Factors Contributing to High Disk Throughput

SQLFire disk store design contains several factors that contribute to very high disk throughput. They include pooling, avoiding seeks, and buffered logging.

Pooling

Each SQLFire member manages its own disk store, and no disk contention exists between processes. Each partition can manage its data on local disks.

If the application "write" load can be uniformly balanced across the cluster, the aggregate disk throughput is equal to the disk transfer rate time the number of partitions, assuming a single disk per partition. Disk transfer rates can be up to 100MB/sec on commodity machines today.

Avoiding Seeks

Random access on disk, which causes disk heads to seek for hundreds of concurrent thread, is probably the single biggest reason why traditional databases do not scale. Average disk seek times today are still 2ms or higher. SQLFire manages most (or all) of the data in cluster memory, and all reads are served without navigating through BTree-based indexes and data files on disk. This is the case when data is persistent. Note, however, that in overflow-only mode, data files on disk are accessed as necessary.

Buffered Logging

When writes do occur, SQLFire simply logs the operations to disk in "append-only" oplog files. By appending, SQLFire can continuously write to consecutive sectors on disk without requiring disk head movement. SQLFire flushes writes to the OS buffer rather than 'fsync' all the way to disk. The writes are buffered by the IO subsystem in the kernel, which allows the IO scheduler to merge and sort disk writes to achieve the highest possible disk throughput. Write requests need not initiate any disk I/O until some time in the future.

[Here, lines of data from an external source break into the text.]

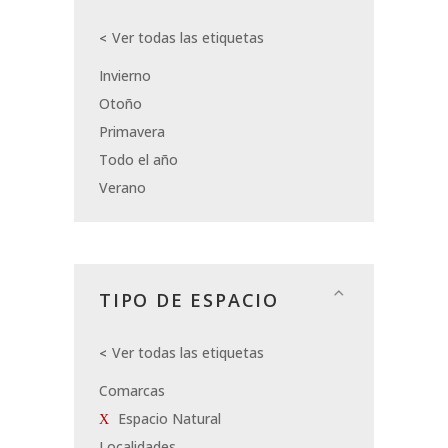
Ver todas las etiquetas
Invierno
Otoño
Primavera
Todo el año
Verano
TIPO DE ESPACIO
Ver todas las etiquetas
Comarcas
Espacio Natural
Localidades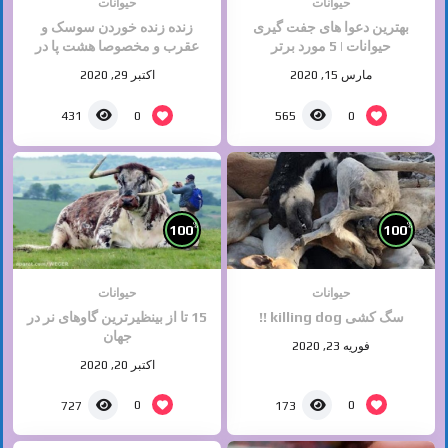
حیوانات
حیوانات
بهترین دعوا های جفت گیری
زنده زنده خوردن سوسک و
حیوانات | 5 مورد برتر
عقرب و مخصوصا هشت پا در
چین
مارس 15, 2020
اکتبر 29, 2020
0
0
431
565
%
%
100
100
حیوانات
حیوانات
سگ کشی killing dog !!
15 تا از بینظیرترین گاوهای نر در
جهان
فوریه 23, 2020
اکتبر 20, 2020
0
0
727
173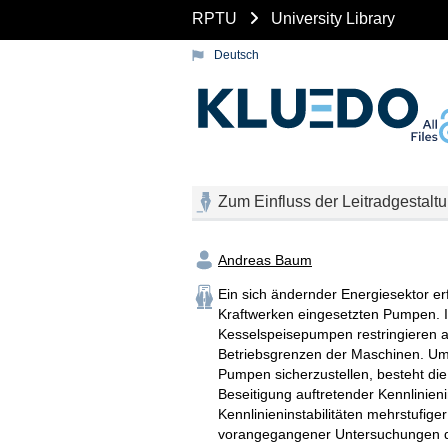
RPTU
University Library
Deutsch
Zum Einfluss der Leitradgestaltu
Andreas Baum
Ein sich ändernder Energiesektor er
Kraftwerken eingesetzten Pumpen. I
Kesselspeisepumpen restringieren au
Betriebsgrenzen der Maschinen. Um e
Pumpen sicherzustellen, besteht di
Beseitigung auftretender Kennlinieni
Kennlinieninstabilitäten mehrstufig
vorangegangener Untersuchungen die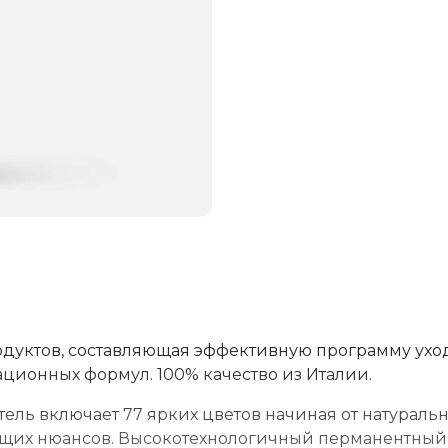
одуктов, составляющая эффективную программу уход
ационных формул. 100% качество из Италии.
ль включает 77 ярких цветов начиная от натураль
ющих нюансов. Высокотехнологичный перманентный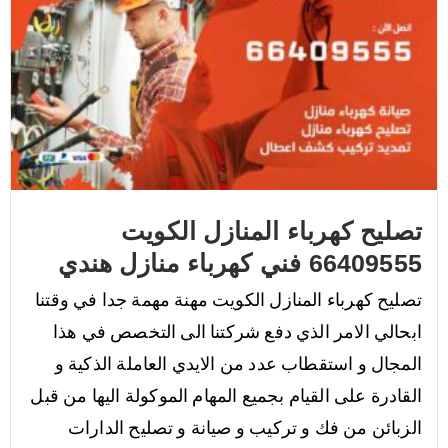
تصليح كهرباء المنازل الكويت
66409555 فني كهرباء منازل هندي
تصليح كهرباء المنازل الكويت مهنة مهمة جدا في وقتنا
ابحالي الامر الذي دفع شركتنا الى التخصص في هذا
المجال و استقطاب عدد من الايدي العاملة الذكية و
القادرة على القيام بجميع المهام الموكولة اليها من قبل
الزبائن من فك و تركيب و صيانة و تصليح الدارات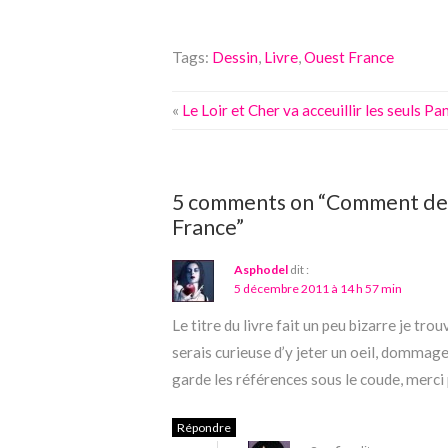
Tags:
Dessin
,
Livre
,
Ouest France
«
Le Loir et Cher va acceuillir les seuls 
5 comments on “Comment des
France”
Asphodel
dit :
5 décembre 2011 à 14 h 57 min
Le titre du livre fait un peu bizarre je tro
serais curieuse d’y jeter un oeil, dommage
garde les références sous le coude, merci
Répondre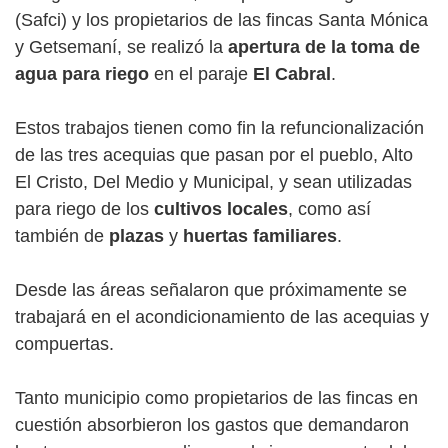
(Safci) y los propietarios de las fincas Santa Mónica
y Getsemaní, se realizó la
apertura de la toma de
agua para riego
en el paraje
El Cabral
.
Estos trabajos tienen como fin la refuncionalización
de las tres acequias que pasan por el pueblo, Alto
El Cristo, Del Medio y Municipal, y sean utilizadas
para riego de los
cultivos locales
, como así
también de
plazas
y
huertas familiares
.
Desde las áreas señalaron que próximamente se
trabajará en el acondicionamiento de las acequias y
compuertas.
Tanto municipio como propietarios de las fincas en
cuestión absorbieron los gastos que demandaron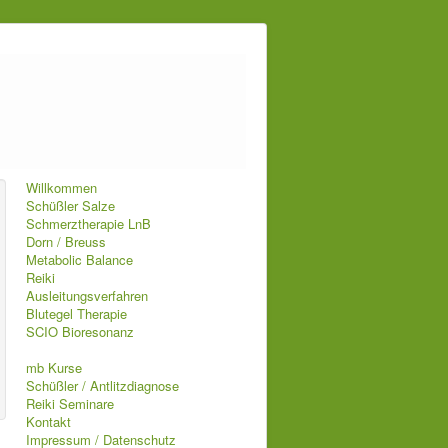
Willkommen
Schüßler Salze
Schmerztherapie LnB
Dorn / Breuss
Metabolic Balance
Reiki
Ausleitungsverfahren
Blutegel Therapie
SCIO Bioresonanz
mb Kurse
Schüßler / Antlitzdiagnose
Reiki Seminare
Kontakt
Impressum / Datenschutz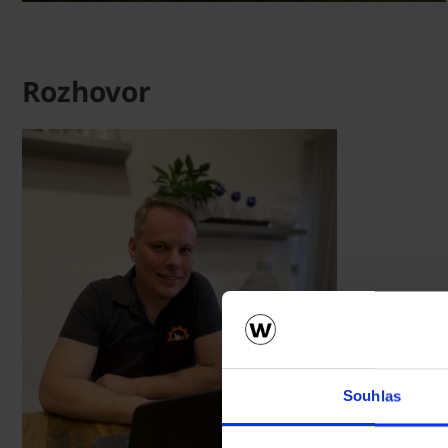
Rozhovor
Souhlas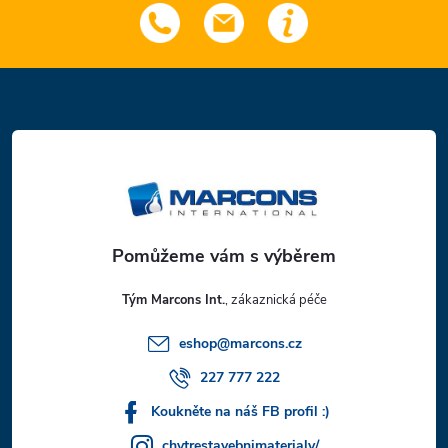
Z
á
p
a
t
Tým Marcons Int.
í
eshop
@
marcons.cz
227 777 222
Koukněte na náš FB profil :)
chytrestavebnimaterialy/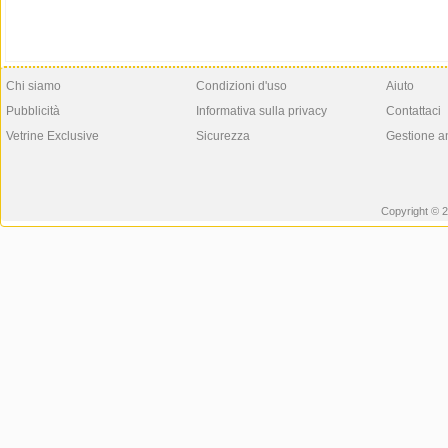
Chi siamo
Condizioni d'uso
Aiuto
Pubblicità
Informativa sulla privacy
Contattaci
Vetrine Exclusive
Sicurezza
Gestione a
Copyright © 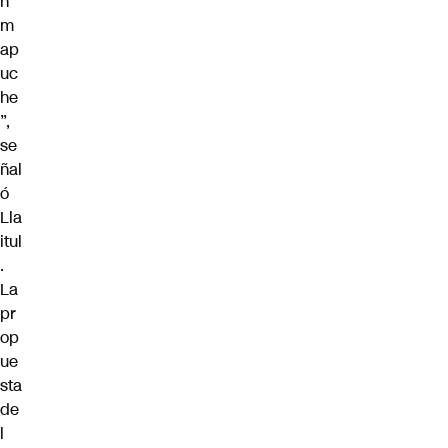
n
m
ap
uc
he
”,
se
ñal
ó
Lla
itul
.
La
pr
op
ue
sta
de
l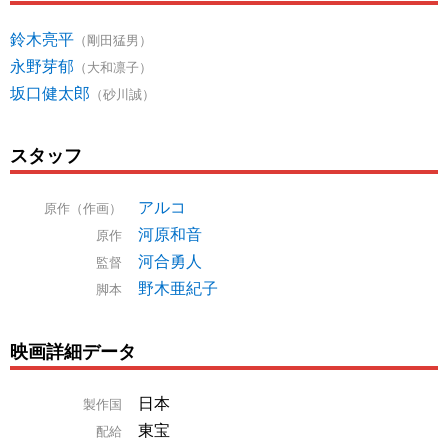
鈴木亮平
（剛田猛男）
永野芽郁
（大和凛子）
坂口健太郎
（砂川誠）
スタッフ
アルコ
原作（作画）
河原和音
原作
河合勇人
監督
野木亜紀子
脚本
映画詳細データ
日本
製作国
東宝
配給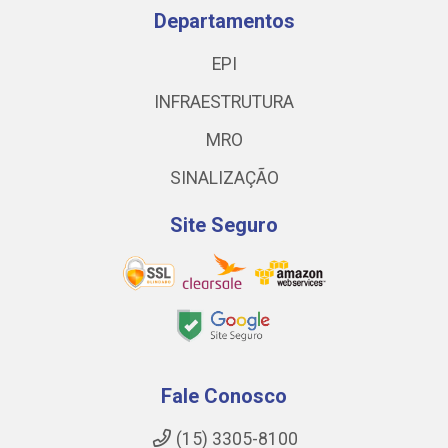
Departamentos
EPI
INFRAESTRUTURA
MRO
SINALIZAÇÃO
Site Seguro
Fale Conosco
(15) 3305-8100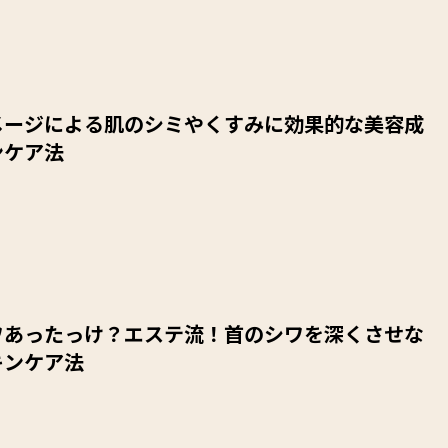
メージによる肌のシミやくすみに効果的な美容成
ンケア法
ワあったっけ？エステ流！首のシワを深くさせな
キンケア法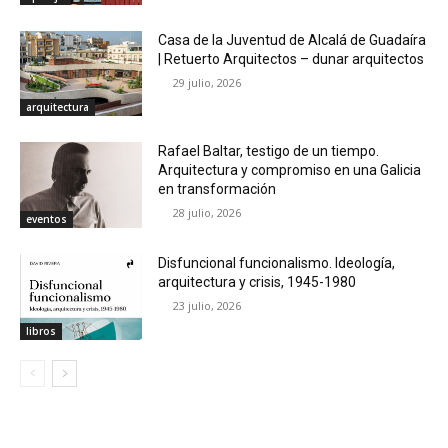
Casa de la Juventud de Alcalá de Guadaíra
| Retuerto Arquitectos – dunar arquitectos
29 julio, 2026
arquitectura
Rafael Baltar, testigo de un tiempo.
Arquitectura y compromiso en una Galicia
en transformación
28 julio, 2026
eventos
Disfuncional funcionalismo. Ideología,
arquitectura y crisis, 1945-1980
23 julio, 2026
libros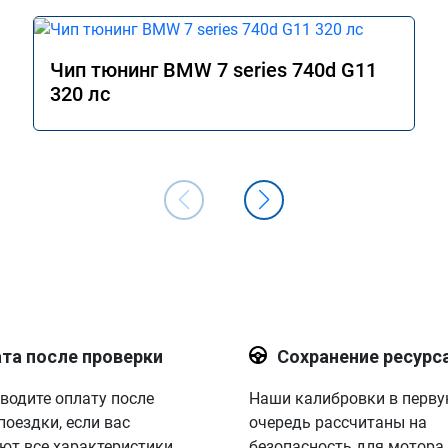
Чип тюнинг BMW 7 series 740d G11
320 лс
та после проверки
Сохранение ресурс
водите оплату после
Наши калибровки в перв
поездки, если вас
очередь рассчитаны на
ют все характеристики.
безопасность для мотора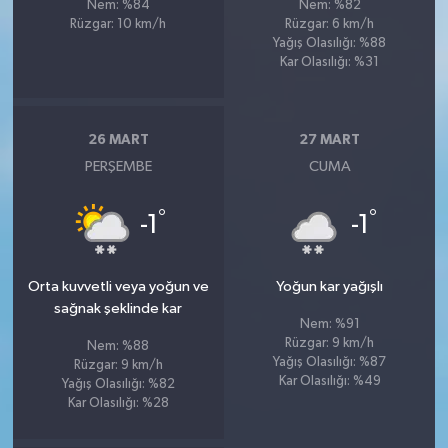
Nem: %84
Nem: %82
Rüzgar: 10 km/h
Rüzgar: 6 km/h
Yağış Olasılığı: %88
Kar Olasılığı: %31
26 MART
27 MART
PERŞEMBE
CUMA
°
°
-1
-1
Orta kuvvetli veya yoğun ve
Yoğun kar yağışlı
sağnak şeklinde kar
Nem: %91
Rüzgar: 9 km/h
Nem: %88
Yağış Olasılığı: %87
Rüzgar: 9 km/h
Kar Olasılığı: %49
Yağış Olasılığı: %82
Kar Olasılığı: %28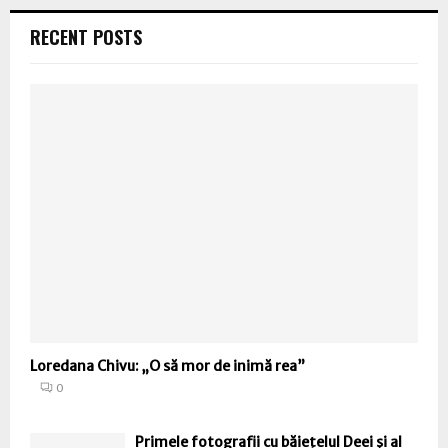
RECENT POSTS
Loredana Chivu: „O să mor de inimă rea”
0
Primele fotografii cu băiețelul Deei şi al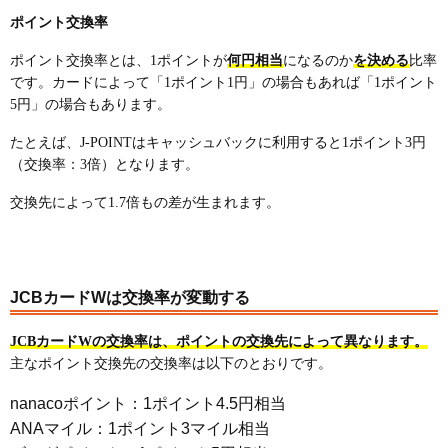
ポイント交換率
ポイント交換率とは、1ポイントが
何円相当
になるのか
を決める
比率
です。カードによって「1ポイント1円」の場合もあれば「1ポイント
5円」の場合もあります。
たとえば、J-POINTはキャッシュバックに利用すると1ポイント3円
（交換率：3倍）となります。
交換先によって1.7倍もの差が生まれます。
JCBカードWは交換率が変動する
JCBカードWの交換率は、ポイントの交換先によって異なります。
主なポイント交換先の交換率は以下のとおりです。
nanacoポイント：1ポイント4.5円相当
ANAマイル：1ポイント3マイル相当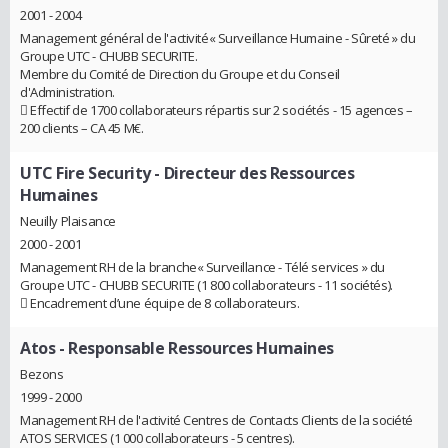
2001 - 2004
Management général de l'activité« Surveillance Humaine - Sûreté » du
Groupe UTC - CHUBB SECURITE.
Membre du Comité de Direction du Groupe et du Conseil
d'Administration.
 Effectif de 1700 collaborateurs répartis sur 2 sociétés - 15 agences –
200 clients – CA 45 M€.
UTC Fire Security
- Directeur des Ressources
Humaines
Neuilly Plaisance
2000 - 2001
Management RH de la branche« Surveillance - Télé services » du
Groupe UTC - CHUBB SECURITE (1 800 collaborateurs - 11 sociétés).
 Encadrement d’une équipe de 8 collaborateurs.
Atos
- Responsable Ressources Humaines
Bezons
1999 - 2000
Management RH de l'activité Centres de Contacts Clients de la société
ATOS SERVICES (1 000 collaborateurs - 5 centres).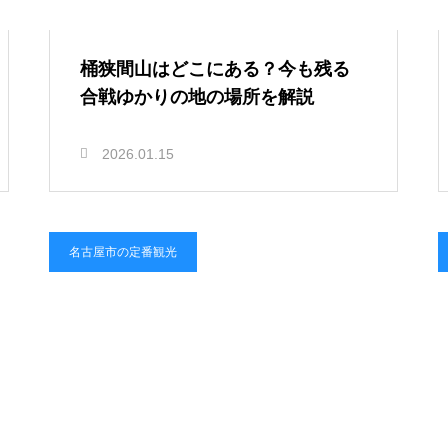
桶狭間山はどこにある？今も残る
合戦ゆかりの地の場所を解説
2026.01.15
名古屋市の定番観光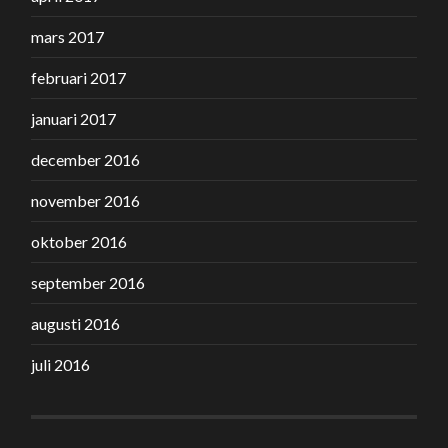
mars 2017
februari 2017
januari 2017
december 2016
november 2016
oktober 2016
september 2016
augusti 2016
juli 2016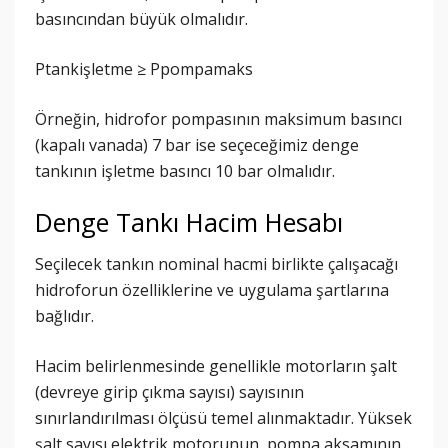
basıncından büyük olmalıdır.
Ptankişletme ≥ Ppompamaks
Örneğin, hidrofor pompasının maksimum basıncı
(kapalı vanada) 7 bar ise seçeceğimiz denge
tankının işletme basıncı 10 bar olmalıdır.
Denge Tankı Hacim Hesabı
Seçilecek tankın nominal hacmi birlikte çalışacağı
hidroforun özelliklerine ve uygulama şartlarına
bağlıdır.
Hacim belirlenmesinde genellikle motorların şalt
(devreye girip çıkma sayısı) sayısının
sınırlandırılması ölçüsü temel alınmaktadır. Yüksek
şalt sayısı elektrik motorunun, pompa aksamının,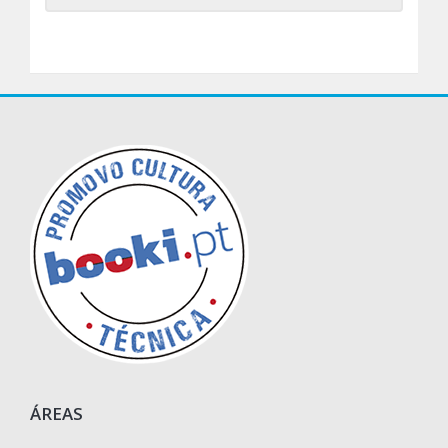
ÁREAS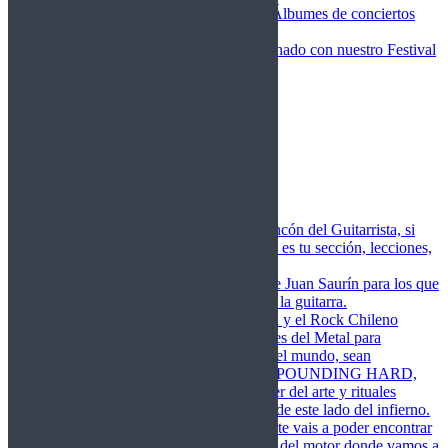
Fotos Conciertos 2026
Álbumes de conciertos
Fotos Conciertos 2027
FestivalDDM
Todas lo relacionado con nuestro Festival
Dioses del Metal
Agenda
Conciertos destacados
Actualidad
Noticias
Detector de Rock
Próximos Lanzamientos
Rockfemérides
Fragua
Cuerdas de Acero
Este es el rincón del Guitarrista, si
amas las cuerdas de acero esta es tu sección, lecciones,
libros, vídeos, consejos…
Cuerdas de Saurín
Consejos de Juan Saurín para los que
se inician en el aprendizaje de la guitarra.
POUNDING HARD
El Metal y el Rock Chileno
levanta su Estandarte en Dioses del Metal para
Glorificar las Hordas del fin del mundo, sean
Bienvenidos y Bienvenidas a POUNDING HARD,
sección que manifiesta el poder del arte y rituales
oscuros de la música extrema de este lado del infierno.
Dioses del Motor
Semanalmente vais a poder encontrar
un artículo sobre la actualidad del motor donde vamos a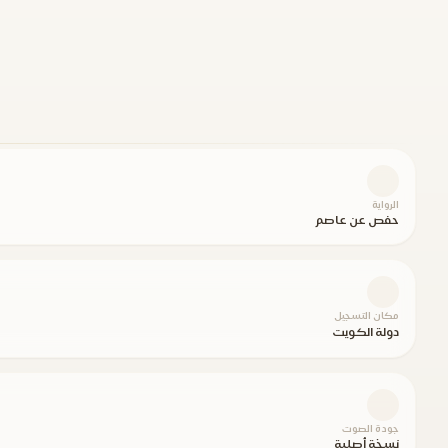
الرواية
حفص عن عاصم
مكان التسجيل
دولة الكويت
جودة الصوت
نسخة أصلية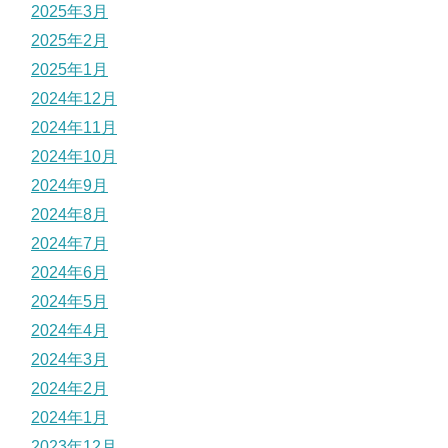
2025年3月
2025年2月
2025年1月
2024年12月
2024年11月
2024年10月
2024年9月
2024年8月
2024年7月
2024年6月
2024年5月
2024年4月
2024年3月
2024年2月
2024年1月
2023年12月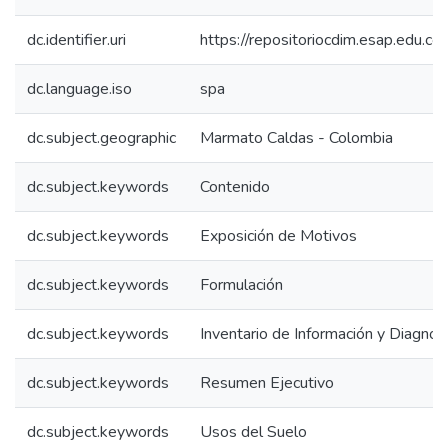
dc.identifier.uri
https://repositoriocdim.esap.edu.
dc.language.iso
spa
dc.subject.geographic
Marmato Caldas - Colombia
dc.subject.keywords
Contenido
dc.subject.keywords
Exposición de Motivos
dc.subject.keywords
Formulación
dc.subject.keywords
Inventario de Información y Diagnos
dc.subject.keywords
Resumen Ejecutivo
dc.subject.keywords
Usos del Suelo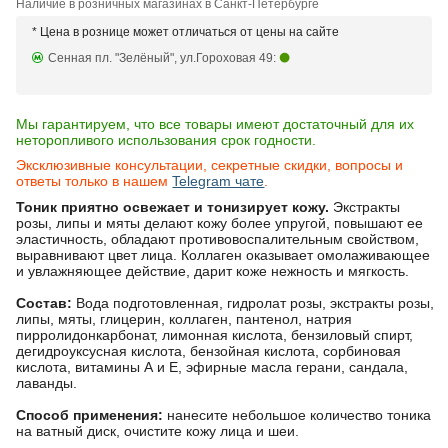
Наличие в розничных магазинах в Санкт-Петербурге
* Цена в рознице может отличаться от цены на сайте
Сенная пл. "Зелёный", ул.Гороховая 49:
Мы гарантируем, что все товары имеют достаточный для их
неторопливого использования срок годности.
Эксклюзивные консультации, секретные скидки, вопросы и
ответы только в нашем
Telegram чате
.
Тоник приятно освежает и тонизирует кожу.
Экстракты
розы, липы и мяты делают кожу более упругой, повышают ее
эластичность, обладают противовоспалительным свойством,
выравнивают цвет лица. Коллаген оказывает омолаживающее
и увлажняющее действие, дарит коже нежность и мягкость.
Состав:
Вода подготовленная, гидролат розы, экстракты розы,
липы, мяты, глицерин, коллаген, пантенол, натрия
пирролидонкарбонат, лимонная кислота, бензиловый спирт,
дегидроуксусная кислота, бензойная кислота, сорбиновая
кислота, витамины А и Е, эфирные масла герани, сандала,
лаванды.
Способ применения:
нанесите небольшое количество тоника
на ватный диск, очистите кожу лица и шеи.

Thus, from the perspective of a user application, write requests stream at much higher speeds, unencumbered by the performance of the disk. Risk of data loss due to sudden failures at a hardware level are mitigated by having multiple members writing in parallel to disk. In fact, it is assumed that hardware will fail, especially in large clusters and data centers, and that software needs to take these failures into account. The SQLFire system is designed to recover in parallel from disk and to guarantee data consistency when data copies on disk do not agree with each other. Each member of the distributed system logs membership changes to its persistent files and uses this information during recovery to determine the replica that has the latest changes, and members automatically synchronize these changes at startup.